Жизнь Мура в советской стране разрушает многие наши представления о том времени (например, после смерти матери, в октябре 1941 года, в Москве, которую уже вовсю бомбили, Георгий, не имея хлебных карточек, питается в ресторанах).
Как будто сам Бог его хранил, или любовь матери, которая, даже на самоубийство решилась, чтобы Муру было легче жить БЕЗ НЕЁ, не приспособленной к жизни как таковой. Как же тут не вспомнить самое знаменитое цветаевское: "Мальчиков нужно баловать, им, может быть, на войну придется".
Георгий Эфрон на самом деле - самый обычный подросток, однако ему "повезло или, наоборот, не повезло" родиться сыном знаменитого поэта. Поэтому каждая его фраза, каждый поступок рассматриваем мы как под микроскопом. И то, на что не обращаем внимание у любого другого подростка, здесь воспринимается иначе. А Мур - просто одинокий мальчик.

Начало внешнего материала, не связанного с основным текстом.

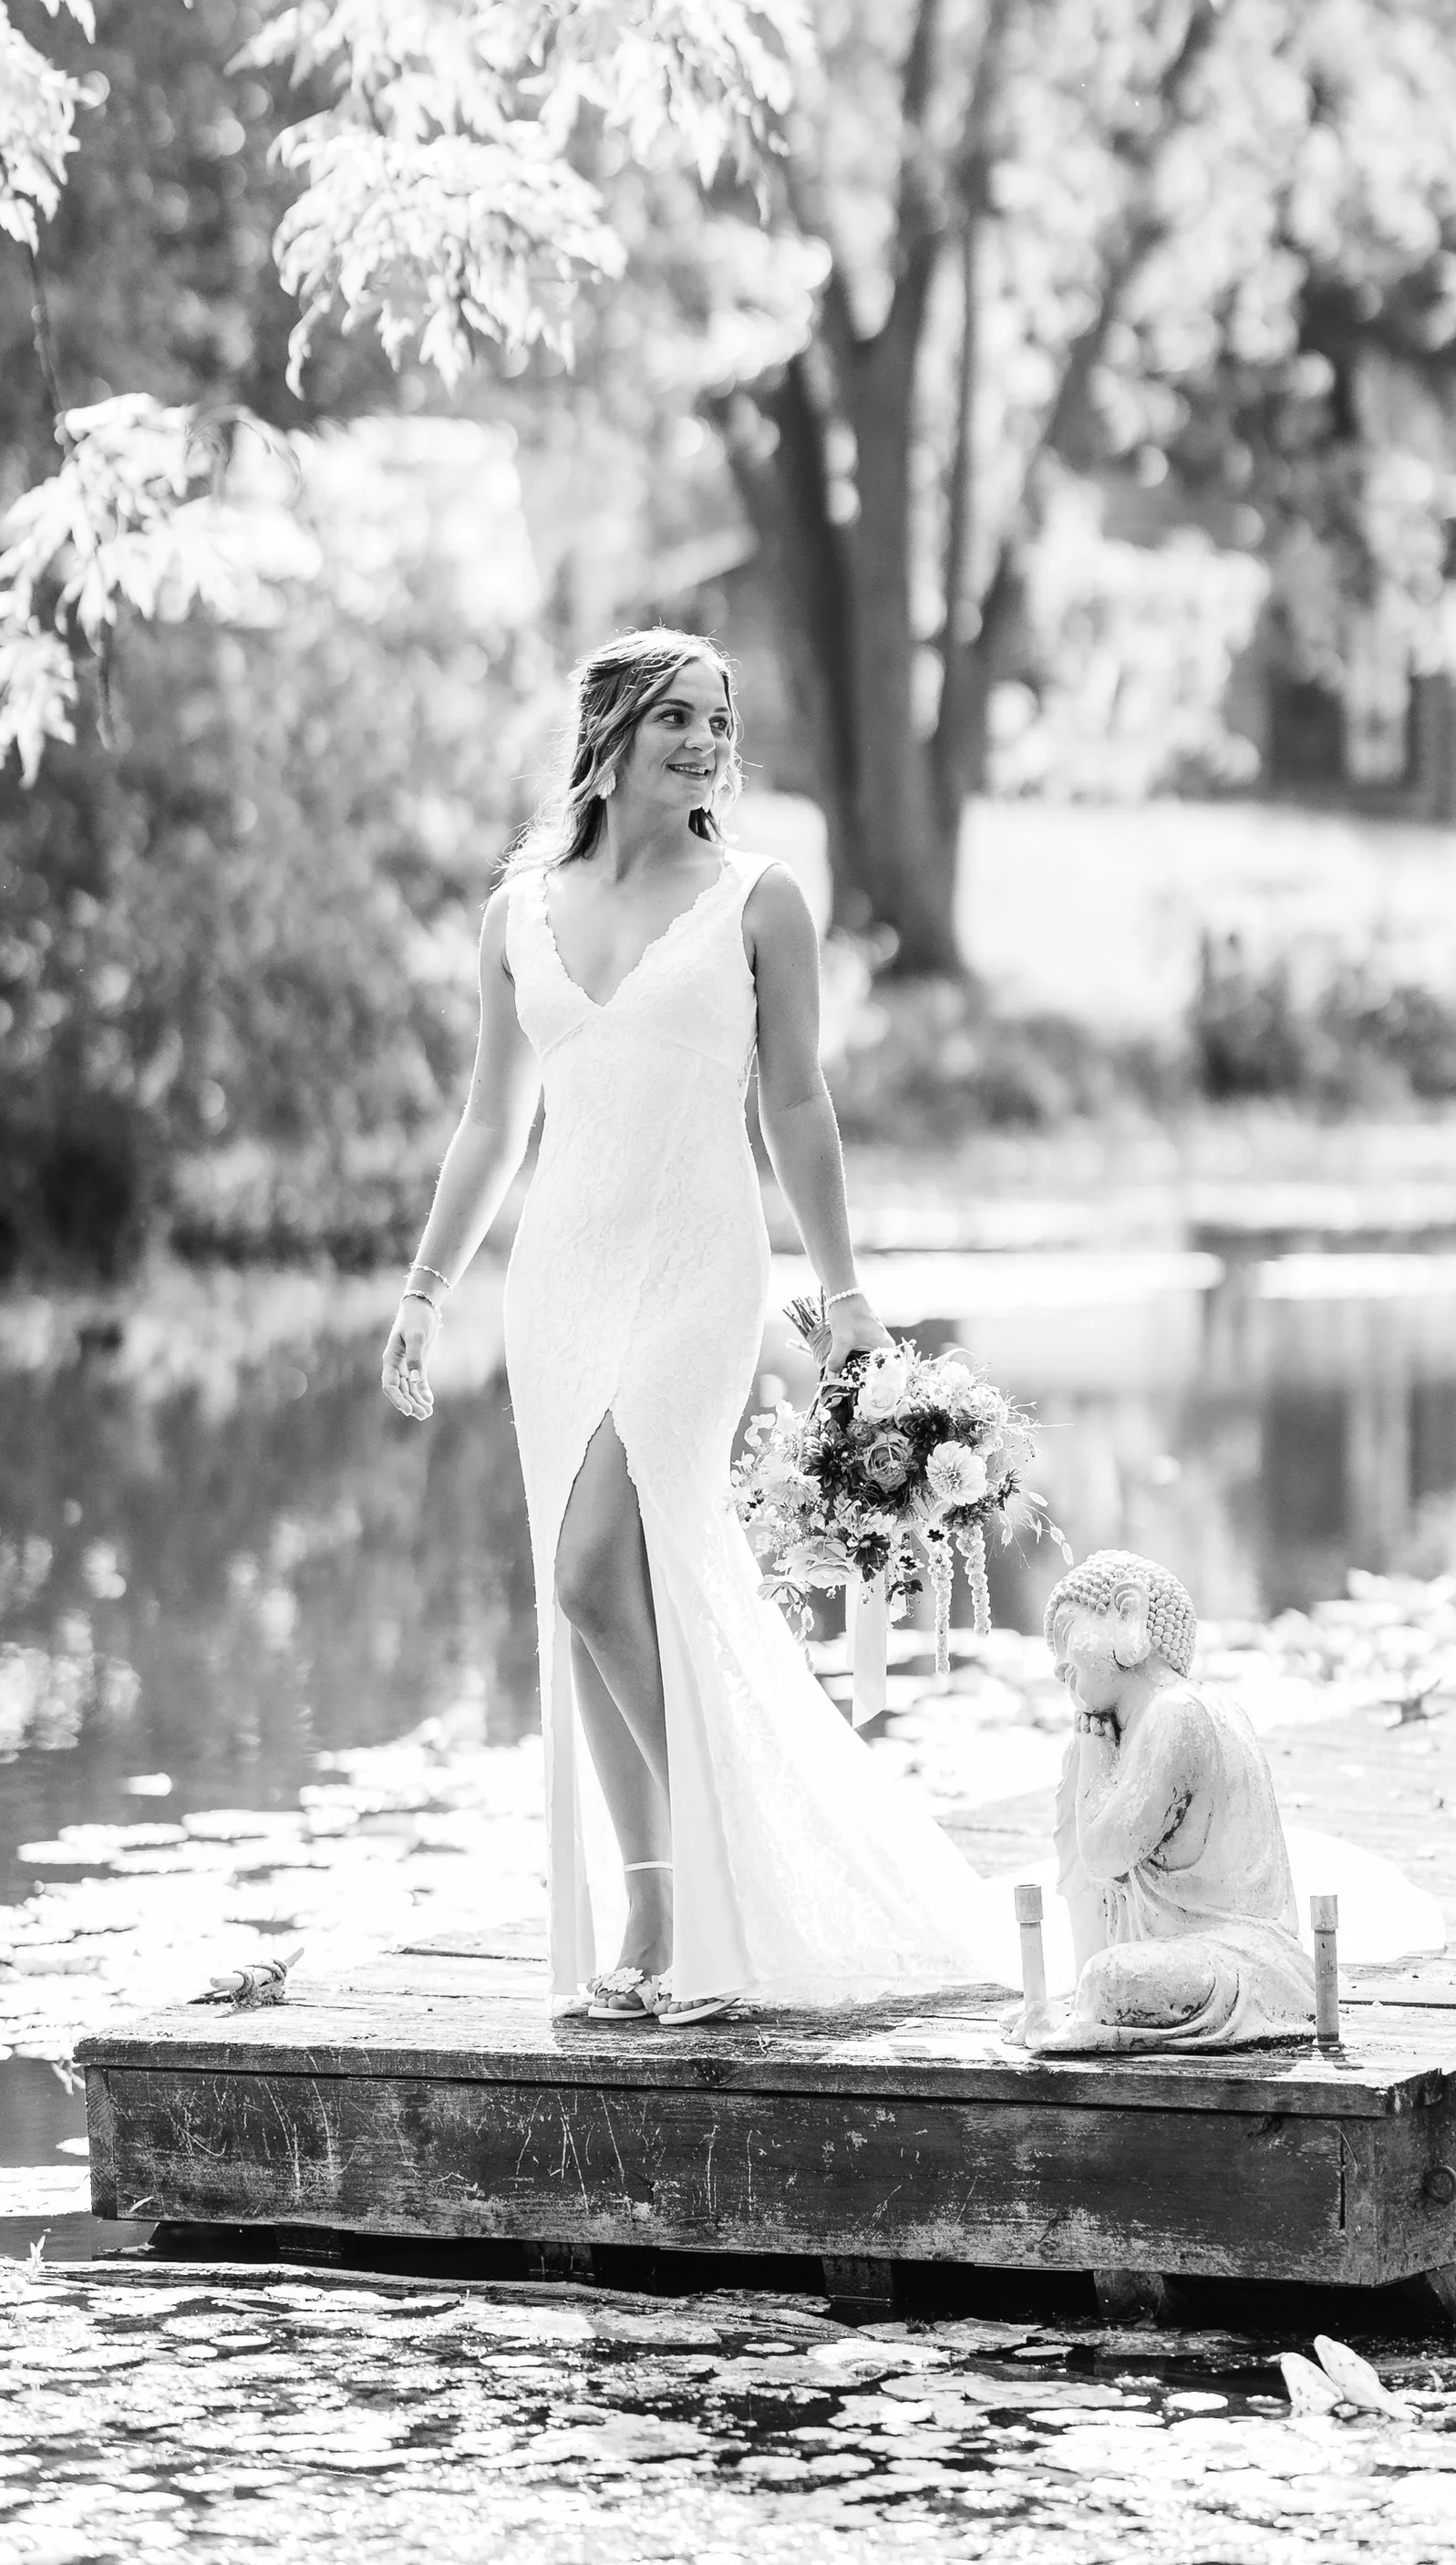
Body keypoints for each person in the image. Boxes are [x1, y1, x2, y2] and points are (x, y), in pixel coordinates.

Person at [379, 626, 1003, 2025]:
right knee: (584, 1588)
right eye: (677, 716)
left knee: (604, 1565)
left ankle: (718, 1878)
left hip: (696, 1270)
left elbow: (795, 1106)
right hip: (559, 1277)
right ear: (608, 730)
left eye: (720, 718)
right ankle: (658, 1905)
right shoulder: (518, 909)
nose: (707, 741)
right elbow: (492, 1117)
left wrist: (843, 1293)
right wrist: (426, 1286)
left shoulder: (757, 899)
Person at [1015, 1548, 1317, 2053]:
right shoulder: (1132, 1727)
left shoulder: (1178, 1714)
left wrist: (1093, 1751)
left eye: (1068, 1635)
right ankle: (1086, 2006)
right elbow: (1090, 1878)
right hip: (1181, 1954)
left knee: (1111, 1980)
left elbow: (1106, 1854)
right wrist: (1086, 1754)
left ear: (1128, 1617)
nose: (1059, 1667)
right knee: (1100, 1978)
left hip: (1243, 1961)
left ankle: (1094, 2006)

Из письма Георгия Эфрона сестре:
"Вплоть до самой смерти мамы я враждебно относился к семье, к понятию семьи. Мне казалось, что семья тормозила мое развитие и восхождение, а на деле она была не тормозом, а двигателем. И теперь я тщетно жалею, скорблю о доме, уюте, близких и вижу, как тяжко я ошибался".

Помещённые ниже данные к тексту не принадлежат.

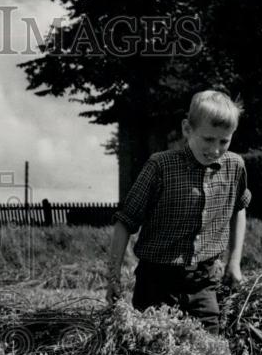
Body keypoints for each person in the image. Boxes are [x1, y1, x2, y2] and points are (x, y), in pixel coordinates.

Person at [105, 90, 250, 334]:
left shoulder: (234, 166)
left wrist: (234, 262)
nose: (215, 149)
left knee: (209, 350)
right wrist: (113, 277)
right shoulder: (160, 167)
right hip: (156, 282)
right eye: (208, 139)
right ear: (187, 129)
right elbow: (125, 222)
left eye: (224, 141)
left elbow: (239, 208)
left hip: (203, 283)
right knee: (154, 350)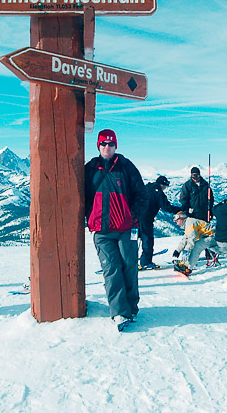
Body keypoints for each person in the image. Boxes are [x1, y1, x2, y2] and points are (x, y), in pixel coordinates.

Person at [84, 129, 147, 329]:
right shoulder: (91, 168)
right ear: (98, 146)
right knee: (111, 270)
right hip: (102, 230)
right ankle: (120, 312)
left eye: (111, 144)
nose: (107, 147)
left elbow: (141, 195)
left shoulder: (126, 167)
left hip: (126, 228)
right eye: (103, 144)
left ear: (116, 146)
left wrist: (133, 215)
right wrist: (89, 216)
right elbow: (82, 196)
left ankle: (131, 309)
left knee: (129, 268)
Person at [137, 175, 181, 269]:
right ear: (162, 184)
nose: (165, 188)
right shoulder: (158, 193)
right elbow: (166, 207)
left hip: (135, 217)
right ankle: (146, 262)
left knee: (133, 240)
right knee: (147, 240)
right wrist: (179, 209)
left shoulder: (146, 188)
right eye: (165, 186)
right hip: (146, 219)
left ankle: (128, 261)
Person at [170, 211, 217, 276]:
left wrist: (186, 250)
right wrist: (178, 250)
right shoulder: (188, 223)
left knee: (196, 246)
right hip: (210, 237)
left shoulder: (190, 224)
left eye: (177, 221)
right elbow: (185, 239)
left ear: (181, 219)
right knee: (192, 246)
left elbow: (191, 239)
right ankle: (185, 264)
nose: (177, 224)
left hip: (213, 237)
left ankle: (188, 268)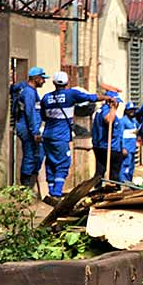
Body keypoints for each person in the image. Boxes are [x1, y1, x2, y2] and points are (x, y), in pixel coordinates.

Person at [40, 71, 103, 201]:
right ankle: (57, 193)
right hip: (61, 137)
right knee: (63, 163)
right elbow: (90, 98)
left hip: (47, 136)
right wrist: (107, 98)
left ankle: (51, 190)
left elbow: (43, 116)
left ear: (54, 83)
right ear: (67, 83)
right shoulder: (71, 94)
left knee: (50, 162)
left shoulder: (46, 97)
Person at [14, 67, 48, 188]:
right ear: (36, 78)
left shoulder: (31, 91)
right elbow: (30, 112)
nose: (44, 81)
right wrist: (35, 132)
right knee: (30, 156)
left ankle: (29, 185)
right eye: (43, 78)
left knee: (38, 156)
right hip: (28, 129)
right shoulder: (29, 92)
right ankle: (26, 187)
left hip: (31, 128)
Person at [91, 91, 124, 182]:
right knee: (113, 173)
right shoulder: (106, 110)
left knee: (100, 171)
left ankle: (98, 187)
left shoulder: (100, 110)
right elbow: (109, 120)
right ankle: (113, 191)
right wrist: (113, 108)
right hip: (109, 147)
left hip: (101, 146)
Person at [119, 102, 139, 183]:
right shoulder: (123, 121)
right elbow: (120, 135)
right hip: (126, 148)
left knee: (131, 166)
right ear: (126, 111)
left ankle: (129, 182)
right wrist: (123, 147)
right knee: (125, 165)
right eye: (130, 110)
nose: (132, 112)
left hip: (132, 147)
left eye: (133, 110)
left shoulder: (134, 121)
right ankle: (123, 182)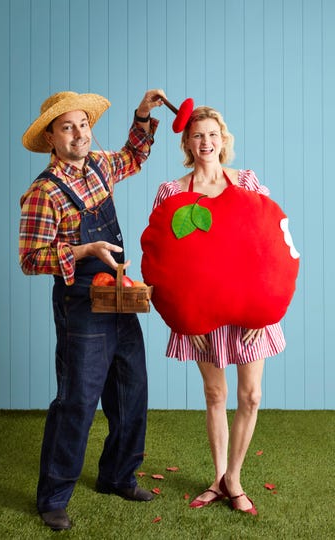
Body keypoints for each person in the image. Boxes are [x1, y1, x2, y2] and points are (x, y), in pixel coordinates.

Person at [19, 88, 166, 530]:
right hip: (80, 302)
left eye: (83, 125)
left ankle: (118, 476)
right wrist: (83, 250)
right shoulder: (43, 192)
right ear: (51, 138)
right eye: (67, 127)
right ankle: (53, 497)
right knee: (78, 400)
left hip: (119, 295)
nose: (79, 133)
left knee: (131, 389)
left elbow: (134, 157)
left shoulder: (101, 166)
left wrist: (142, 114)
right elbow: (30, 259)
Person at [152, 106, 286, 515]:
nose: (206, 142)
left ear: (223, 140)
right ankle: (219, 476)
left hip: (249, 309)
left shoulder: (246, 183)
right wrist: (183, 316)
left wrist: (260, 314)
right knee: (216, 394)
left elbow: (268, 246)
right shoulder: (172, 192)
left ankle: (233, 479)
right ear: (187, 144)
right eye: (197, 136)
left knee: (251, 396)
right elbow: (163, 260)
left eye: (213, 135)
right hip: (200, 312)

Каким могла бы быть его жизнь, если бы отец не вернулся на родину? Кем бы он мог стать, если бы не погиб в Белоруссии? Нам остается только гадать.
"Мур был одним из парижских мальчиков. В его чертах мы находим не только особенное, индивидуальное, но и общее, что объединяет несколько человек. Советских людей по гражданству. Русских по рождению. Французов по воспитанию и культуре. Если бы сын Цветаевой дожил до 1976 года, он, вероятно, составил бы компанию своему "другу Мите" и вернулся бы в Париж. Но жизнь Мура сложилась иначе".
Книгу Белякова стоит прочитать, чтобы представить себе, как и чем жили люди почти сто лет назад. Это - лучшее из прочитанного мною за последнее время.